▶ _TEXTO DE LECTURA_:
“Papá no me quiere. Cada vez que voy a pasar el día con él, me pide que lleve la computadora'”
La confesión la hizo una adolescente, y aparte del hecho, más que doloroso, de constatar que su padre solo desea librarse de ella encerrándola en ese hueco de luces de la pantalla, nos preguntamos qué pasó. ¿Acaso la idea no era más bien optimizar la comunicación? Y acceder a la información, para acceder a la verdad, al conocimiento, prácticamente al poder.
Si bien es cierto que el uso libérrimo de Internet permitió que el ciudadano común incidiera en forma efectiva sobre la realidad (combatiendo la represión política y organizando la rebelión civil, o en su contraparte más sombría, accediendo a la construcción de armas de destrucción masiva para acciones terroristas, por citar ejemplos extremos), también es cierto que algo ocurrió en el camino, y nuestra cándida veneración por la diosa Tecnología empieza a trocarse en el pasmo del Dr. Frankenstein ante las imprevistas consecuencias de su creación.
Aquello que habría de permitir un diálogo múltiple e irrestricto puede convertirse en un claustro tan estrecho como el del convento medieval, en especial cuando se trata de las generaciones más jóvenes. El muchacho se amuralla en lo más profundo de sus aparatos, donde el interlocutor de la vida real es desplazado por el virtual de mil cabezas, que sanciona o reprueba con el ícono de su pulgar sus imágenes, ideas, frases, el color de sus ojos, el bikini de su novia, o cualquier otro elemento de su intimidad. No se pregunta cuántos de esos “quinientos” amigos vendrían a ayudarlo si realmente lo necesitara. Podría llegar a suicidarse si pierde su aprobación. Deja de moverse. Se ausenta. Vive en un más allá.

▶ _REGISTROS DE DATOS_:
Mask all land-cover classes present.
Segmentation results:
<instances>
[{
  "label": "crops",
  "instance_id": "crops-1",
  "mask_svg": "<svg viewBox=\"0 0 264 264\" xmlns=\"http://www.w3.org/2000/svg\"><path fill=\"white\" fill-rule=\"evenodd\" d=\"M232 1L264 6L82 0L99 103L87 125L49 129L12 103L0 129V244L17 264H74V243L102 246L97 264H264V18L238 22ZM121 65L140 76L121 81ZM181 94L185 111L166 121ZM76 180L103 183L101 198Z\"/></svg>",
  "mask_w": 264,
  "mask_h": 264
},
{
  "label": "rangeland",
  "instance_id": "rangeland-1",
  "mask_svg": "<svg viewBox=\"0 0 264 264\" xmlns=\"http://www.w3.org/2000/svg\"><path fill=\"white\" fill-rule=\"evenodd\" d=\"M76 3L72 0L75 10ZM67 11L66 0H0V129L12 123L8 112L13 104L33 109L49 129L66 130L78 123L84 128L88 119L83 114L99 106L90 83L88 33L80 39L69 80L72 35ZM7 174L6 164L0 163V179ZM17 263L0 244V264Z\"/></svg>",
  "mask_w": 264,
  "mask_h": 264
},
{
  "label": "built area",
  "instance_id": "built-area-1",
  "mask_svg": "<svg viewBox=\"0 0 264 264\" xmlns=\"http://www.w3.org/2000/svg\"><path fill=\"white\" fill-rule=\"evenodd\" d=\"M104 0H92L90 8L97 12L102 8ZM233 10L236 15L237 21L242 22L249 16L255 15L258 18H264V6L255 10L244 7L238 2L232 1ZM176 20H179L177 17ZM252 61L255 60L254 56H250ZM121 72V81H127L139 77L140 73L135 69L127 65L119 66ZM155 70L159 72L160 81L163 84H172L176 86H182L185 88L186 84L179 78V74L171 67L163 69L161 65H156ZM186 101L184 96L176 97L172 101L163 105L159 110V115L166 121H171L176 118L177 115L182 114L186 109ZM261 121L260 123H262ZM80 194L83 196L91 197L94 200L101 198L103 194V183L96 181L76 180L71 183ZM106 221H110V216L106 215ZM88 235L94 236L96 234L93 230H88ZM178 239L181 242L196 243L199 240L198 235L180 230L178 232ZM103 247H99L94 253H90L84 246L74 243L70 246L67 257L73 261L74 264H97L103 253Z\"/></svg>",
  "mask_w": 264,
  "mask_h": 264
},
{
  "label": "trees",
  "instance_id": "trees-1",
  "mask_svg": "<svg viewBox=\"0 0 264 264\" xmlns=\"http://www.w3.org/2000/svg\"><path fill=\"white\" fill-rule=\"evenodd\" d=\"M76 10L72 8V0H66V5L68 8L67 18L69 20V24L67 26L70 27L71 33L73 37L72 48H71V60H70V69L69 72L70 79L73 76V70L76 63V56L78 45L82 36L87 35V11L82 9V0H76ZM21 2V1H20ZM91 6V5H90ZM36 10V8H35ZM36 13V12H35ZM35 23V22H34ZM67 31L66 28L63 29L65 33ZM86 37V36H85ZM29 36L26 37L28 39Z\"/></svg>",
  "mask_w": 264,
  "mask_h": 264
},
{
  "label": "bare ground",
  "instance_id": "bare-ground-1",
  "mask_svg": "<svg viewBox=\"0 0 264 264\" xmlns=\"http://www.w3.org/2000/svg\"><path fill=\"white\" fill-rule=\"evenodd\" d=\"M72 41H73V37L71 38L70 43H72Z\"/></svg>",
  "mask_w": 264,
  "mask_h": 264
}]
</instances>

▶ _TU TAREA_: Transcribe sin cambios el fragmento del texto sobre Internet y los jóvenes que empieza con las palabras "Si bien es cierto" y termina con "de su creación.".

▶ _SOLUCIÓN PROPUESTA_:
Si bien es cierto que el uso libérrimo de Internet permitió que el ciudadano común incidiera en forma efectiva sobre la realidad (combatiendo la represión política y organizando la rebelión civil, o en su contraparte más sombría, accediendo a la construcción de armas de destrucción masiva para acciones terroristas, por citar ejemplos extremos), también es cierto que algo ocurrió en el camino, y nuestra cándida veneración por la diosa Tecnología empieza a trocarse en el pasmo del Dr. Frankenstein ante las imprevistas consecuencias de su creación.